Çok lüks bi fransız restoranta gitmiştik . Yemeğimizi yedikten sonra anteres marlotlarımız gelmişti bu Burcu'nun en sevdiği viskiydi.
Viskilerimizi yudumlarken

"Sevgilim sana bişey sormak istiyorum? "
"Tabi"
"O şoför denilen pislik şuan nerde?"
"Deliler hastanesinde"
"Nasıl yani? Neden? "
Oldukça soğuk kanlılıkla anlatmaya başladı.
"Onu delirtmek dört ayımı aldı ve hiç kolay olmadı. Burhan her akşam Sefacani bar da sabahlayan bi alkolik ve her akşam saat yedide bara gelir sabaha doğru saat üç gibi eve dönerdi. Bi perşembe günü herzamanki gibi sabahın üçünde eve gidiyordu karşısına çıkıp biraz eğlendim onunla" dedi. Büyük bi heyecanla
"Eğlendin mi nasıl? " dedim
"Evet o aşağılık adamdan ne kadar nefret ettiğimi bilmiyorsun mahkeme sonucunda adamın yüzündeki iğrenç gülümseme çıkmıyordu aklımdan yine bi gün sefacani bardan çıkmasını bekliyordum sokaklar boş ve oldukça karanlıktı yanımda Murat vardı Murat Burhan için tuttuğum playboydu ona "Burhan'ı bu akşam çok eğlendirmeni istiyorum" dedim.
"Büyük bi zevkle" dedi çirkin bi gülümsemeyle.
"Ona acımanı istemiyorum canını yakıcaksın ağlasa bile durmıcaksın " diyip duruyordum sonunda istediğim oldu Burhan bardan çıkmıştı.

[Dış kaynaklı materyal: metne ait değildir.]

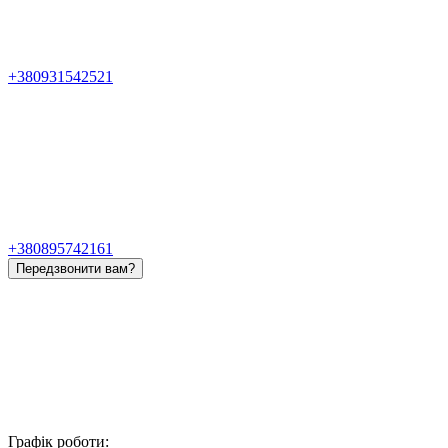
+380931542521
+380895742161
Передзвонити вам?
Графік роботи:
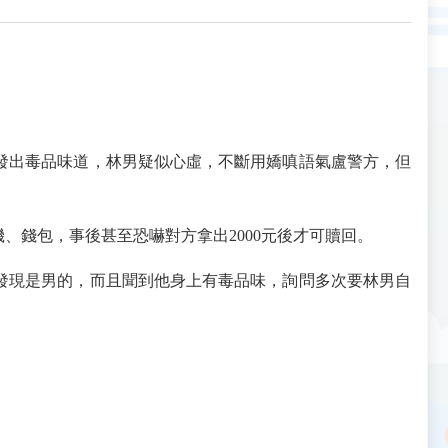
發出毒品味道，林男疑似心虛，不斷用嬌嗔語氣盧警方，但
錢包，事後甚至恐嚇對方拿出2000元後才可贖回。
發現是男的，而且聞到他身上有毒品味，詢問多次要林男自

Üstümde oldukça yırtık bi tişört vardı ve altımda yırtık bi pantolon ayağımda bi tane terlik elimde boş bi bira şişesi. Bilerek böyle giyinmiştim dışardan bakılınca alkolük bi kız gibi görünmeye başlamak için. dağınık saçlarım yüzümü tamamıyla kapatıyordu. Tozlu saçlarımı hafif gözümün önünden çekerek gerçekten alkollüymüşüm gibi yürümeye başladım Karşıdan gelen igrenç pisliğin üstüne doğru. Bilerek ona çarptım ardından sarhoş bi dille
"Yavaş olsana lan körmüsün?" Dedim bu sırada sallanıyomuş gibi numara yapıyor o sırada küfür ediyordum.
"Kime diyorum lan ben pislik önüne baksana "

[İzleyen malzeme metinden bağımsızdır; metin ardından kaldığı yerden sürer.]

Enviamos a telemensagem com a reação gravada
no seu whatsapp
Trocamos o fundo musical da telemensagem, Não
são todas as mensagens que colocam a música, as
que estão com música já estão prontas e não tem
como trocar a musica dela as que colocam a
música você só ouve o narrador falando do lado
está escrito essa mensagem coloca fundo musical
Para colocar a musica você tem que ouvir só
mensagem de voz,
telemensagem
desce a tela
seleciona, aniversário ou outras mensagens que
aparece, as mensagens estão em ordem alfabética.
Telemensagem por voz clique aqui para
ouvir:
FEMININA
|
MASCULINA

"Bakmazsan nolur orospu?" Dedi leş gibi alkol kokan ağzıyla.
Herşey istediğim gibi gidiyordu
Büyük bi sinirle
"İşte bu olur!!" Der demez bira şişesini büyük bi şiddetle kafasına indirdim. Kafası çok şiddetli bi şekilde kanamaya başladı karşılık bile veremeden yere yıkıldı. Sıra Murat'taydı işaretimi bekliyen Murat'a " şimdi "komutu vermem için olay yerinden uzaklaşmam gerekiyordu. Elimdeki kanı üstümdeki yırtık beyaz tşhörtle silip olay yerinden hemen uzaklaştım. Murat gayet yardımsever bi vatandaş gibi Burhan'ın yanına gidip

"Beyfendi beyfendi iyimisiniz? Cevap verin lütfen iyimisiniz? " demeye başladı. Baygın halde yere yatan Burhan'ın hiç bişeyden haberi yoktu.
O sırada Murat'ı aradım ve konuşmaya başladım olay yerinde kamera olup olmadığından haberim yoktu ama işimi riske atmamalıydım. Ona ambulansla konuşuyomus gibi tedirgin olmasını ve telefonu iki dakka boyunca kapatmamasını söyledim. Telefonumu kapar kapamaz sinirli bir şekilde
"Nerde bu ambulans" diye söylenmeye başladı.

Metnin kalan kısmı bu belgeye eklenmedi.